Editorial: North Korea's bomb

Once upon a time there was a company called Atomic Energy of Canada Ltd.


Most people called the crown corporation AECL.


It is a secretive organization which uses billions of your tax dollars to build nuclear reactors called CANDU.


The corporation says CANDU nuclear power provides a smart, made-in-Canada solution for addressing the coming energy gap and helping to maintain our high standard of living. It accounts for 16% of Canada's total electricity.


AECL also sells CANDU technology to faraway places like Turkey, China and South Korea, sweetening the mega deals with low-interest federal loans financed by you.


One of the countries that was the recipient of this Canadian largesse was India.


In the early seventies, Canada gave India a nuclear research reactor and the South Asian behemoth promptly used the plutonium manufactured in the reactor to make a bomb.


India then tested the bomb at the infamous Pokhran desert site in 1974 triggering howls of outrage around the world and frightening neighboring rival Pakistan into speeding up its own nuclear program.


India cheated on its promise and AECL cut off nuclear assistance to New Delhi.


But India did not care because by then it had transferred enough technology to independently build seven CANDU 'clones'.


While AECL was struggling with the India syndrome, it was also helping Pakistan enhance its nuclear capabilities.


Two years after India tested the bomb, a fellow by the name of Dr A.Q. Khan, who was gaining nuclear expertise in Europe, returned home to Pakistan to head up the nation’s nuclear program.


Khan and AECL were buddies. Or at least that was what AECL thought.

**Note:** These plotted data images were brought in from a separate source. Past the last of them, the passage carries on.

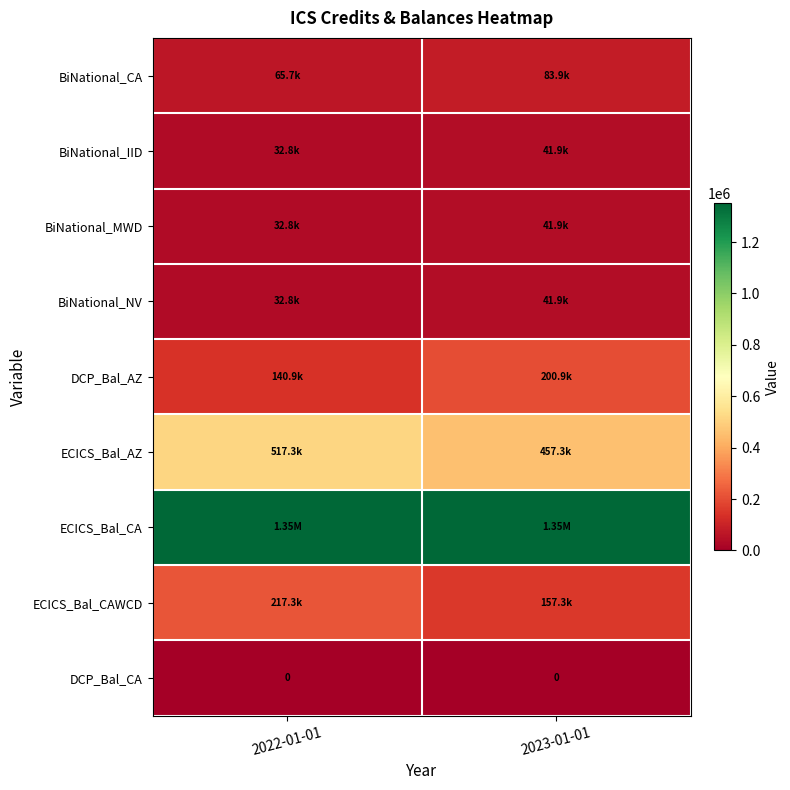

At which category is the sum across all series the highest?

2022-01-01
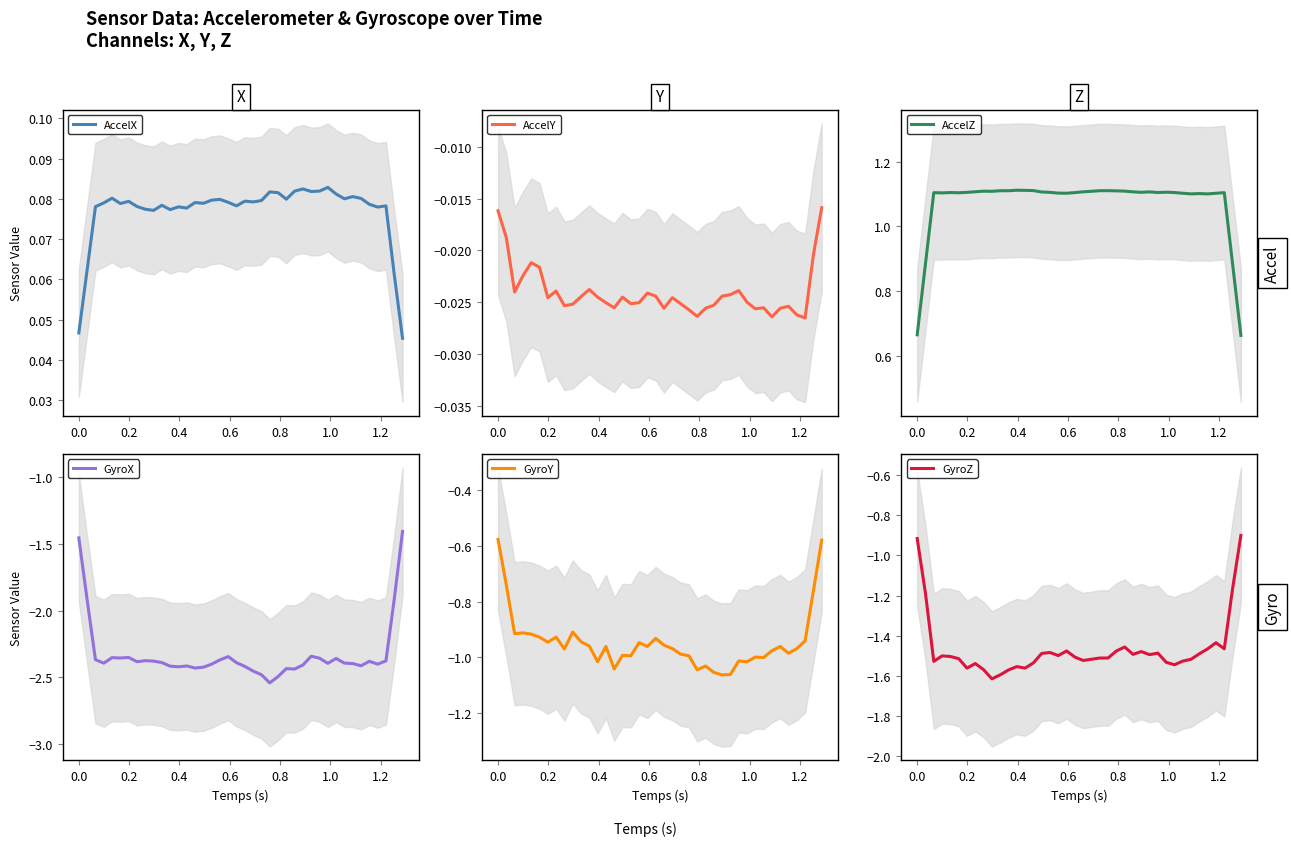

Count the number of categories in the chart.

40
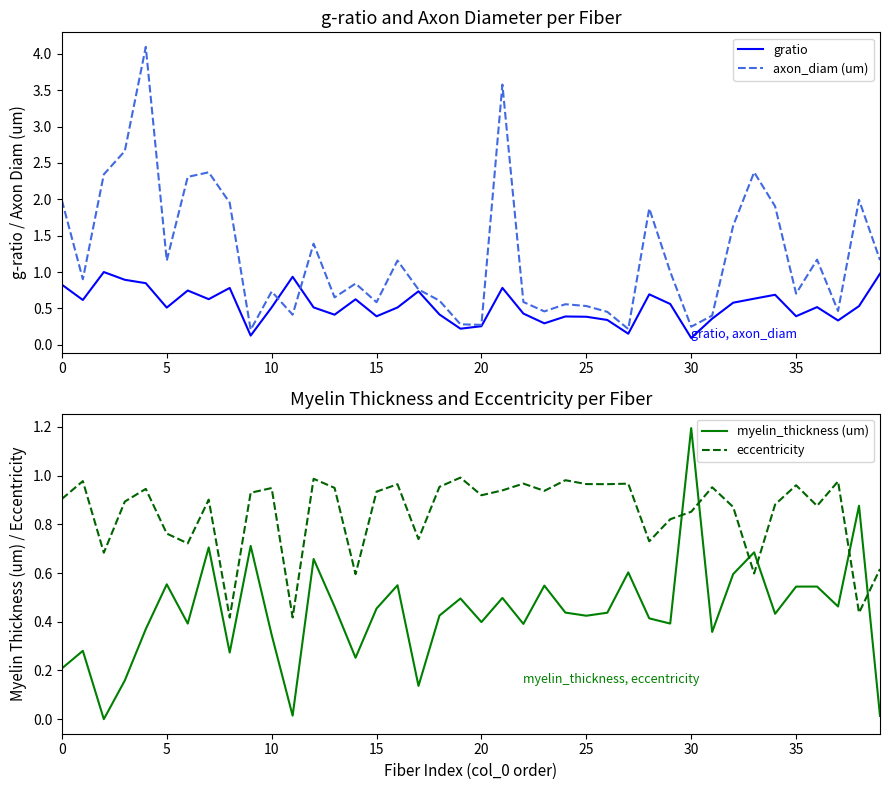

Which series has the widest spread of values?

axon_diam (um)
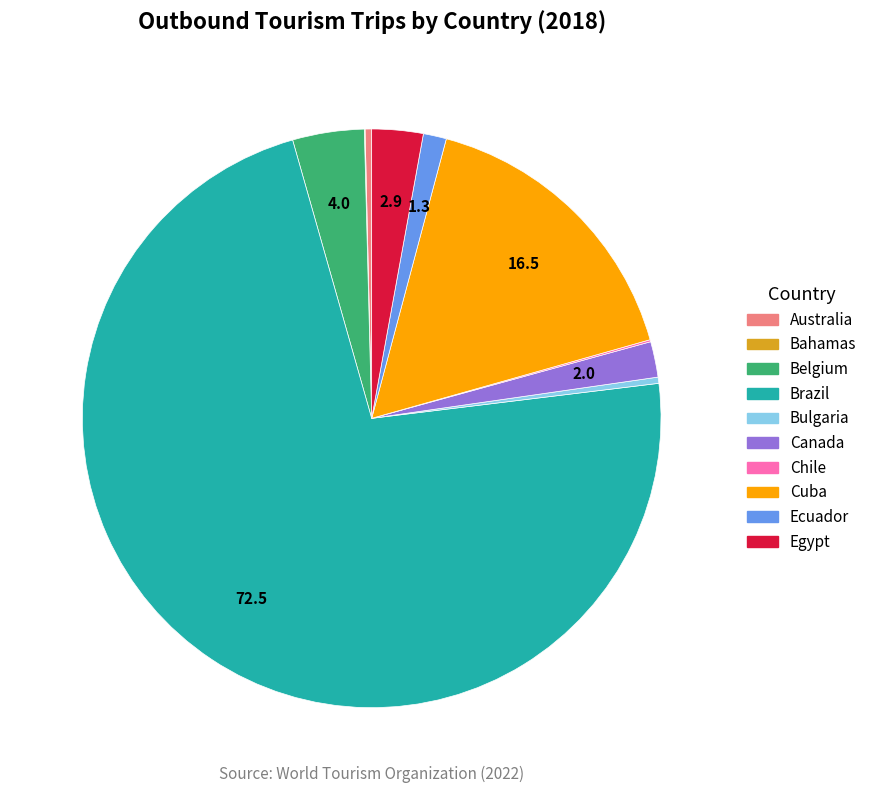

Combined, do Cuba and Brazil account for over 50%?

Yes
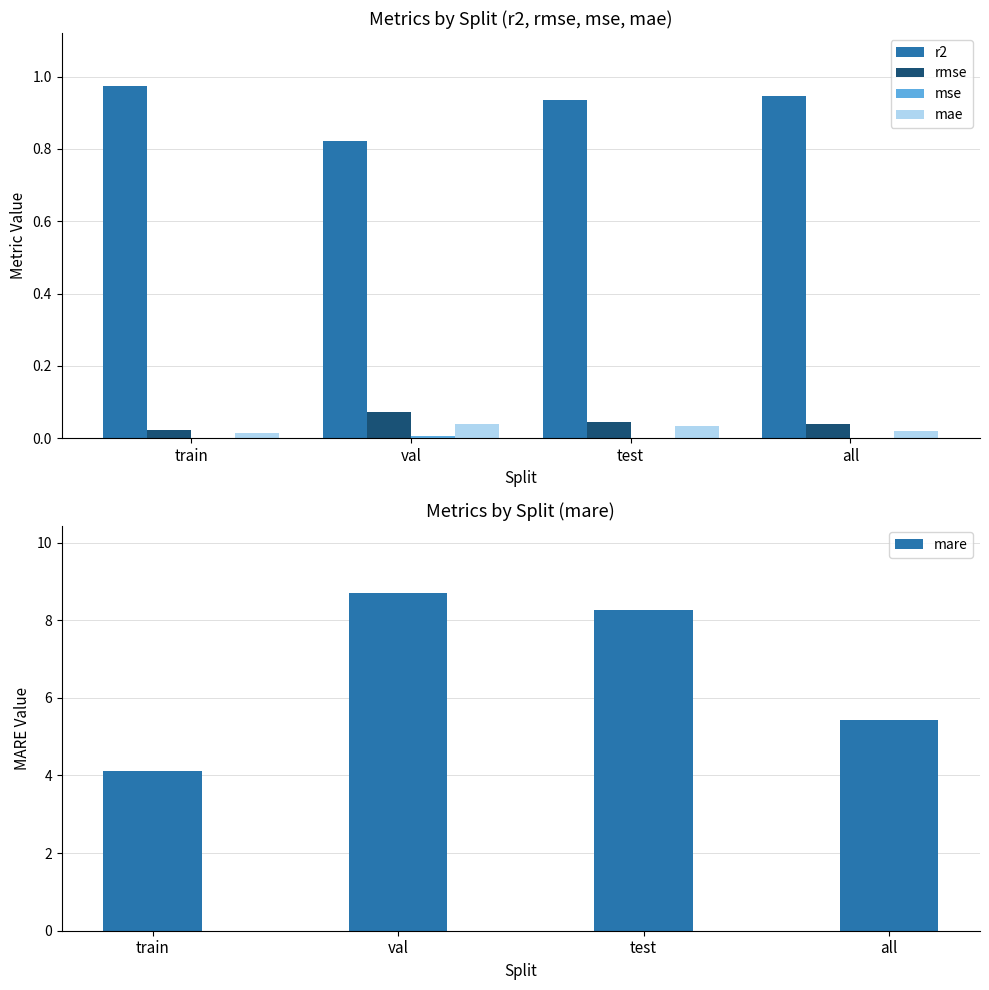

Which category has the highest value across all series?

val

Khan sent his trusted aides to Canada, men like Sultan Bashiruddin Mahmood and Chaudhry Abdul Majeed.


These fellows got their uranium enrichment expertise courtesy of AECL, and Sultan Mahmood learned his stuff on a CANDU reactor near Karachi.


AECL also invited and trained some 50 leading Pakistani nuclear engineers in Ontario and New Brunswick.


In 1998, the Canadian taxpayer funded arms race between Pakistan and India blew up with India detonating five nuclear test bombs prompting Pakistan to explode six of its own.


Canada then stopped playing nuclear games with Khan and Pakistan.


But Pakistan’s nuclear godfather had by that time made millions by selling the technology he acquired from all over the globe to an underground nuclear K-mart.


Some of his scientists, unhappy with their lot under Khan left for unknown locations to sell their expertise for better money.


Khan, himself, operated a nuclear bazaar assisting weapons programs in Iran, Iraq and yes you guessed it North Korea.


Khan, who is under house arrest now counts among his assets, four houses in Islamabad, a palatial lakeside retreat, shares in two restaurants and a hotel in Timbuktu, Mali, that he named after his wife, who is of Dutch ancestry. He spent a million dollars on his daughters’ weddings and set up family businesses as conduits to channel millions of dollars in contracts for his nuclear bazaar.


Your tax dollars on the other hand, invested to create jobs and safer nuclear energy, was not doing that well.


In 2003, Khan admitted selling nuclear secrets to North Korea in exchange for missile technology that would carry Pakistani bombs. He remains under house arrest.


On October 9, 2006, North Korea announced it has successfully conducted an underground nuclear test, triggering a chorus of condemnation worldwide.


There are not many in the nuclear field who are willing to talk openly about Canada’s role in the global nuclear black market or investigate just how much of CANDU technology has been used to make this world more unsafe.


For what it is worth, Pakistan has said that despite Khan’s confession, there is “absolutely no link” between him and North Korea’s test explosion.


As for AECL, they have deemed the assertions made here as “unsubstantiated” and plan to continue using your tax dollars happily ever after.